According to King County Animal Services statistics, the county's cat euthanasia rate dropped from nearly 50 percent in 2003 to about 17 percent in 2010. Conversely, numbers of cats released back to either the wild or adoptive homes rose from just above 50 percent to more than 80 percent.
"It's amazing," Horton said. She credits the change to the county working with TNR volunteers and instituting a barn cat program that's "cut the kill rate for cats to the lowest it's ever been."
After such success in the Seattle area, Horton and her volunteers are helping other communities: They spayed and neutered more than a thousand cats in Ocean Shores two years ago, and now they're reaching out to Yakima by transporting cats to the west side for clinics, finding barn homes for cats, and providing training to Yakima volunteers. Last year, Horton helped find homes for almost 40 kittens recovered by Hammes.
But she can't do it forever, she says.
"It shouldn't be the citizens of King County to take the overflow of Yakima because of irresponsible citizens over there," Horton said. "This is a chronic problem for your community, and you don't have the resources over there or the knowledge to take care of it."
Hammes has had a lot of equipment donated, and a program at the Humane Society provides vouchers to people who want to get their pets fixed but can't afford it.

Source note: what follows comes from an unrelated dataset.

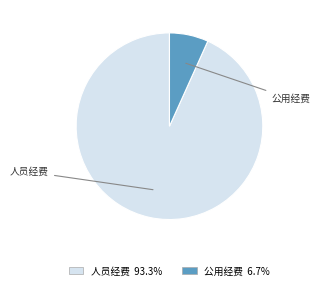

How many slices are in this pie chart?

2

Horton and Hammes say what Yakima really needs is volunteers: people who can trap cats, drive them to the Lynnwood clinics, wash towels, foster cats or keep cats in carriers in their garages for a few days before the clinics. There's also a demand for people who can house fixed feral cats as rodent control in their barns or warehouses.
"It's time for the people of Yakima to step up and help themselves," Horton said. "We're willing to show people the ropes."